Vergelijk Kundgabe met vertaling

Meer vertalingen:

Gods wil - De macht van de tegenstander

Hemel en aarde gehoorzamen mijn wil en ook de krachten van de onderwereld, hoewel de laatsten Mij weerstreven en een wil in zich hebben die van Mij is afgekeerd. Maar welke doelen ze ook nastreven, wanneer mijn wil niet de toestemming geeft zijn ze machteloos. Maar dat Ik ook hun kwade wil laat gelden heeft als beweegreden mijn liefde en wijsheid, ofschoon dit voor de mensen onbegrijpelijk is.

Tot de definitieve verlossing van het geestelijke uit de gebonden toestand behoort vooreerst kennis van goed en kwaad. Het volmaakte wezen moet het kwade verafschuwen als ergste onrecht en daarom ook een blik kunnen werpen in zijn diepten. Het moet, om goed te zijn, zich geheel van het kwade afkeren. Daar echter het gebonden wezenlijke nog onder de invloed staat van degene aan wie het de toestand van het gebonden zijn te danken heeft, is het ook het kwade aanvankelijk meer toegekeerd. En zolang het zelf zich goed voelt in een slechte omgeving, zolang het slechte handelingen verricht zonder enige bedenking verkeerd te handelen, is het nog zo ver van de volmaaktheid verwijderd dat het nooit mijn liefde kan voelen. Het moet eerst tot inzicht komen om dan in vrije wil voor God of het kwade te kunnen kiezen.

En Ik gaf de mens zelf het vermogen goed en kwaad te onderkennen.
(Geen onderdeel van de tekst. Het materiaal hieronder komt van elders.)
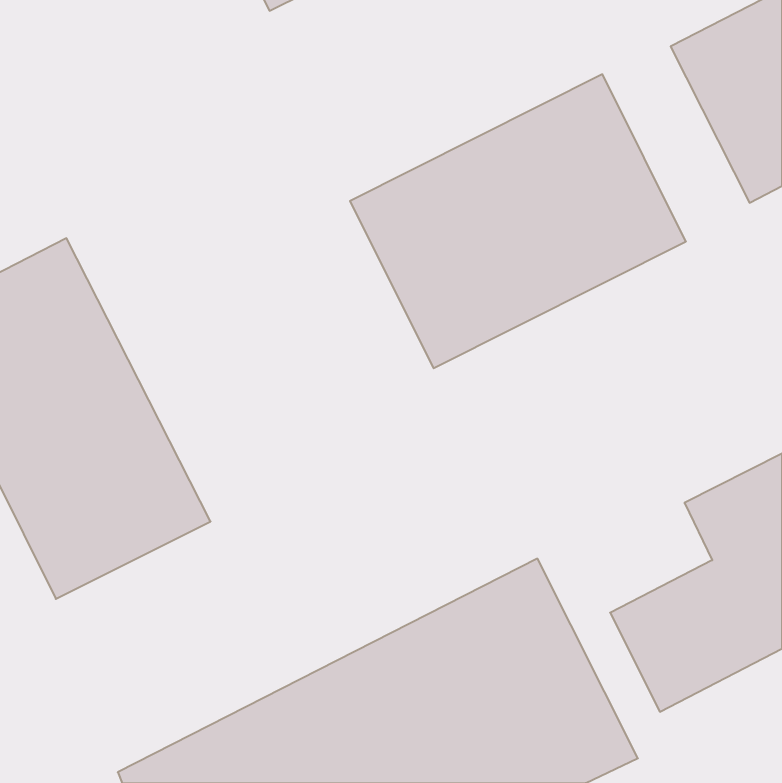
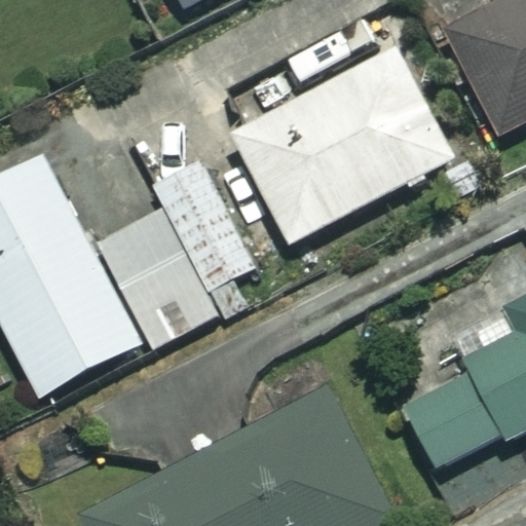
building: none -> [105,116,265,346]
Toch liet Ik ook mijn tegenstander de macht om in te werken op de wil van de mens, hem te verleiden tot slechte daden, opdat hij nu vrij zal beslissen. Maar nooit bestem Ik dat de slechte krachten hun verzoekingen op de mens moeten uitoefenen. Want mijn wil noemt alleen dat goed wat liefde in zich heeft. Slechte daden welke de mensen uitvoeren onder invloed van die krachten verhinder Ik niet, want ze moeten voor de mens aanleiding zijn voor of tegen deze op te komen. Ze moeten zijn inzicht in goed en kwaad verfijnen. Ze moeten hem helpen zich er in diepste afschuw vanaf te keren.

Doch Ik laat niet altijd de geplande uitwerkingen van zulke daden toe, maar zwak ze af of verhinder ze al naar gelang de noodzakelijkheid van nood en leed om de zielen van de mensen te hulp te komen. Het kwade moet worden ingezien en verafschuwd, daar de ziel zich anders daar niet vrij van kan maken. Want het is beslissend hoe de ziel, het denken, voelen en willen van de mens zich wat dat betreft instelt. Kwade gedachten, slechte gevoelens en een verkeerde wil brengen slechte daden voort, maar mijn tegenstander tracht het denken en willen genegen te maken voor deze slechte daden, doordat hij het gevoel van de mens prikkelt door voorstellingen die het lichaam bekoren. En dus probeert hij de ziel van de mens geheel aan de begeerten van het lichaam te onderwerpen en daardoor zal hij zijn doel bereiken ze van Mij te vervreemden.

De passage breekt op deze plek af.